Noxubee county was a part of the Choctaw Indian Nation. On September 27, 1830, the Choctaw Indians signed the Treaty of Dancing Rabbit Creek ceding much of their Mississippi lands to the United States. The site of the treaty signing ceremony lies within Noxubee County. Twenty-five counties, including Noxubee, eventually were formed on the lands ceded to the United States under this treaty. A point near the center of the county was chosen as the seat of the government; the town became into existence on March 4, 1834, and was named Macon in honor of U.S. Senator Nathaniel Macon of North Carolina who was very outstanding at the time, being a close friend and political ally of Thomas Jefferson. The town was incorporated in 1836 and immediately became a trading center for the sorrounding territory.

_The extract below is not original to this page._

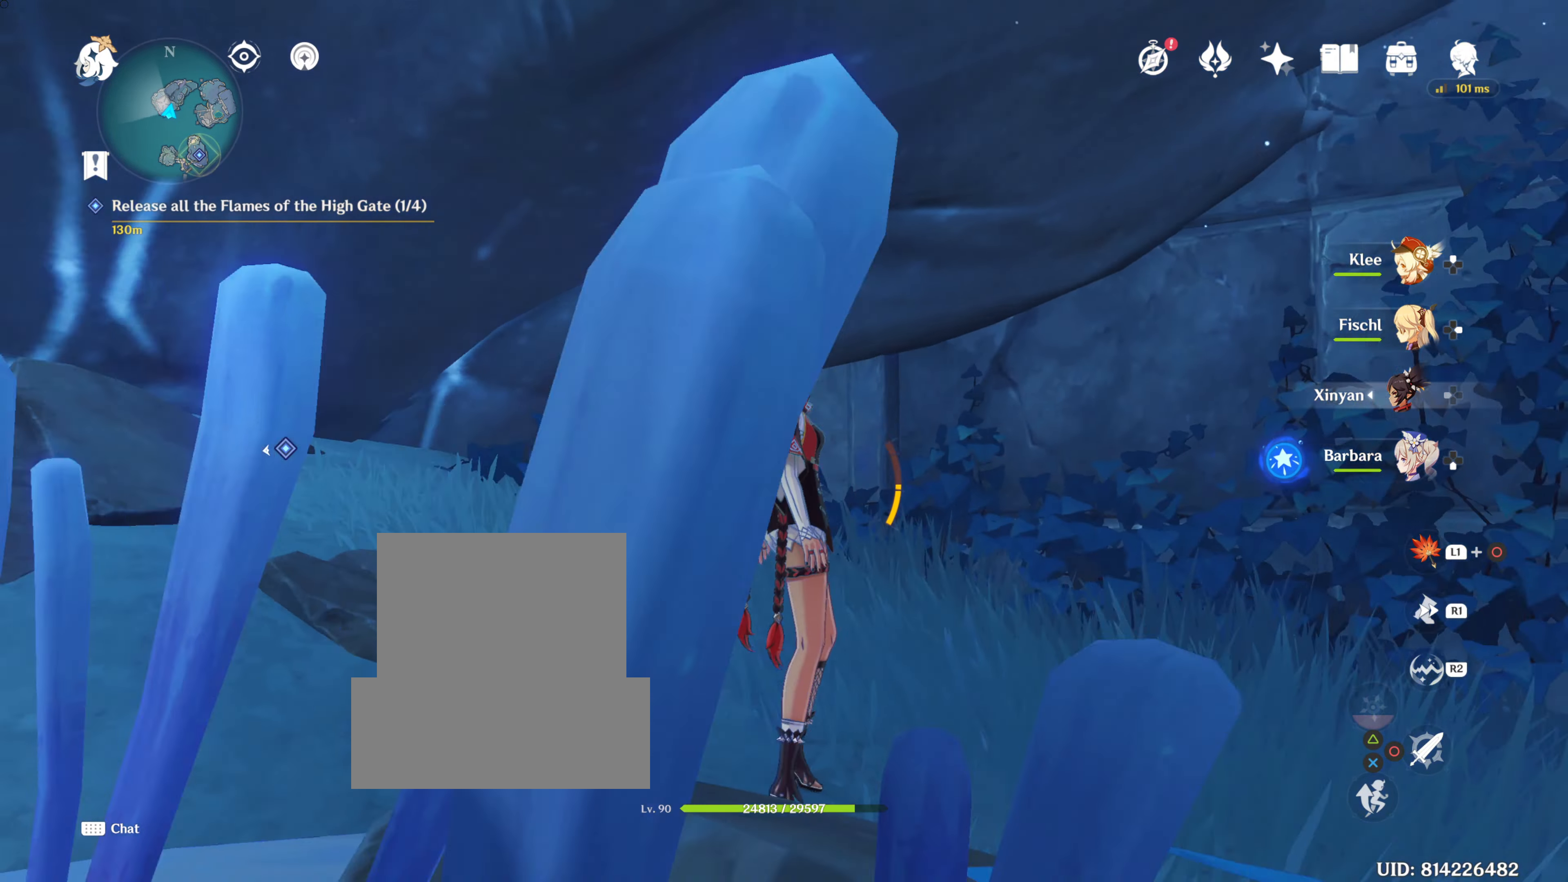
{"buttons": [], "left_stick": "center", "right_stick": "center", "events": [[301, "right_stick", "center"]]}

On June 2, 1835, a temporary courthouse was completed at a cost of $620. In 1840, the county's first brick courthouse was constructed. The third courthouse was completed just prior to the Civil War at a cost of approximately $60,000.

The county's early settlers were farmers practicing the plantation system of farming, with cotton being the main crop. Among the county's early industries were several grain and lumber mills. In 1849, the Macon Beacon was established. Although it was not the first newspaper in the county, it is notable for having continued in operations to this day.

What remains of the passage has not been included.